Why pairwise testing works so well: a possible theoretical explanation of an empirical phenomenon

Zapata F.; Kreinovich V.

Mathematical Structures and Modeling 2017. N. 1(41). PP. 131-135

UDC 004.05

WHY PAIRWISE TESTING WORKS SO WELL: A POSSIBLE THEORETICAL EXPLANATION OF AN EMPIRICAL

PHENOMENON

Francisco Zapata

Ph.D. (Phys.-Math.), e-mail: fazg74@gmail.com Vladik Kreinovich

Ph.D. (Phys.-Math.), Professor, e-mail: vladik@utep.edu

University of Texas at El Paso, El Paso, Texas 79968, USA

Abstract. Some software defects can be detected only if we consider all possible combinations of three, four, or more inputs. However, empirical data shows that the overwhelming majority of software defects are detected during pairwise testing, when we only test the software on combinations of pairs of different inputs. In this paper, we provide a possible theoretical explanation for the corresponding empirical data.

Keywords: software testing, pairwise testing, empirical data, theoretical explanation.

1. Pairwise Testing: Empirical Data

Need for software testing. At present, many processes depend on computer programs. In software dealing with health issues and with complex technology like flying a plane or operating a nuclear power station, a program mistake can be fatal and/or catastrophic. It is therefore important to make sure that the software functions correctly.

In the ideal world, we should be able to prove program correctness, so that we will be 100% sure that the program produces the correct results. However, at present, such formal verification is only possible for rather simple programs. For most programs, the only way to make sure that the program works correctly is to test it with different inputs and different parameters.

Testing is not a perfect way to verify software. Most programs have many possible inputs and many possible setting. For each of the inputs, we have a large number of possible values. It is therefore not feasible to test all possible combinations of inputs. So, we have to select which combinations we can feasibly test.

Empirical data helps to decrease number of tests. Since there is usually a large number of possible inputs, we cannot test all possible combinations of these inputs, so we have to limit the number of inputs whose combinations we test.

The simplest approach is to consider each input one by one, and for each input, to try different values of the corresponding quantity. This approach helps find some program defects, but it misses many defects that can be hidden behind if-statements with two or more conditions.

[Items listed in a dataset]

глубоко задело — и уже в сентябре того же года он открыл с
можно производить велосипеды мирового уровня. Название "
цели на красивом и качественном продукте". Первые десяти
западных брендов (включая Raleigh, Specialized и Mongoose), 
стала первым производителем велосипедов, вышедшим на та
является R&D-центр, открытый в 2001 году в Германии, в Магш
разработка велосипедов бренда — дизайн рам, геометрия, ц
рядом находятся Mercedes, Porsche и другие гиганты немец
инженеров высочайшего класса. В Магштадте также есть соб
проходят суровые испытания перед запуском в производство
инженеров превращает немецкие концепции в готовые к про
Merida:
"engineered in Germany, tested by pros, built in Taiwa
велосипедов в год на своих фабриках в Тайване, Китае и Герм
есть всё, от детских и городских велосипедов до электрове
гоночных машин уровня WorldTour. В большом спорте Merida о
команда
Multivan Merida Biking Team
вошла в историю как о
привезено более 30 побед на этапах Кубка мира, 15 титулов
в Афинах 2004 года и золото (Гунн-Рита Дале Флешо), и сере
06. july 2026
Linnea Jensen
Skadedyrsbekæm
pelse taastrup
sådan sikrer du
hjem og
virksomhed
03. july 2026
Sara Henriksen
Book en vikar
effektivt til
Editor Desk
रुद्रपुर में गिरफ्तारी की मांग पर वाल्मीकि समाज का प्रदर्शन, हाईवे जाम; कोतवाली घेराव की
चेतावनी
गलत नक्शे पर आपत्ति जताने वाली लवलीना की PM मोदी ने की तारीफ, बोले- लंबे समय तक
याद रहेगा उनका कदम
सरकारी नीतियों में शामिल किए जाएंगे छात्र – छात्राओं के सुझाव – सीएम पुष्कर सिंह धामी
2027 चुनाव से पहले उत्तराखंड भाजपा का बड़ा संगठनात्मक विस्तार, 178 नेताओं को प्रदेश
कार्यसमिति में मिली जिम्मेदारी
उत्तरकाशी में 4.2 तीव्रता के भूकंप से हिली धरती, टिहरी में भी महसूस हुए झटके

What to work on.
1. Answer these questions using the article on pairwise testing:
(a) According to the abstract, during what kind of testing are the overwhelming majority of software defects detected?
(b) For what kind of programs is formal verification currently possible?
(c) Where can the defects missed by testing each input one by one be hidden?
2. Continue the article on pairwise testing from where it stops.

Answer set.
1.
(a) Pairwise testing, when the software is tested only on combinations of pairs of different inputs.
(b) Rather simple programs.
(c) Behind if-statements with two or more conditions.

2.
Let us present a simple example related to real-number computations following the IEEE 754 standard. A program may contain a division x/y of two real numbers x and y. If we fix a value y = 0 and consider all possible values x, the division will be performed perfectly well. Similarly, if we fix a value x = 0 and consider all possible values y, the division will be performed perfectly well. Even for y = 0, we will get a legitimate infinite value. However, if both x and y are equal to 0, then -unless we explicitly instructed a computer what to do in this case - we will have a problem, since 0/0 is undefined.

A natural next step is to consider pairwise testing when we consider all possible pairs of inputs, and for each pair, test different combinations of the corresponding values. The following step is to consider all possible triples of inputs, etc.

At first glance, since, as we have mentioned, most program have a large number of inputs, we should need to consider all possible combinations of such inputs to find all the program's errors. Interestingly, however, in practice, most program errors can be detected already on the pairwise testing stage. Specifically, the empirical data (see, e.g., [1]) shows that 84% of the defects are detected in pairwise testing. Out of the remaining 16% of the defects:

11% are detected when we perform triple-wise testing, and

4% require trying combinations of 4 inputs.

Only the remaining (1%) of the defects require combinations of 5 or more inputs. In other words, the vast majority of defects can be found by using pairwise testing.

Open problem. To the best of our knowledge, there is no convincing theoretical explanation for the above statistics.

In this paper, we provide a possible theoretical explanation for the empirical data - and thus, for the empirical efficiency of pairwise testing. The existence of such a theoretical explanation increases our confidence that pairwise testing is indeed a reasonable testing strategy.

2. Towards an Explanation

How testing is done: a general description. In principle, even for a single real-valued variable, there is an astronomical number of possible values. It is therefore not practically possible to test the program on all these values. Usually, there is a certain time allocated for testing, and we only perform as many tests as we can fit within this time.

Testing often starts with considering the values of one of the variables. This way, we can catch some defects. However, it is well understood that if we only change the value of one of the variables, then many defects will remain undetected.

Mathematical Structures and Modeling. 2017. N. 1(41)

133

So, the next step is usually to perform pairwise testing, i.e., for different pairs of variables, to test the program on different combinations of their values.

It is also known that even pairwise testing leaves some defects undetected. So, if we want a reliable software, we test it also on combinations of triples of variables, etc. For each size of variables-to-change, be it 1 variable, 2 variables, 3 variables, or even more, potentially we can have many possible combinations, but for each size, we are limited by time. In the first approximation, it is reasonable to assume that each stage of this testing process takes approximately the same time T:

• first, we spend time T testing the software on changed values of one of the variables,

then, we spend time T on pairwise testing,

then, we (may) spend time T on triple-wise testing, etc.

From the general description of testing to numerical estimates. Let us see

how the above general description of the testing process translates into probabilities of detecting a defect.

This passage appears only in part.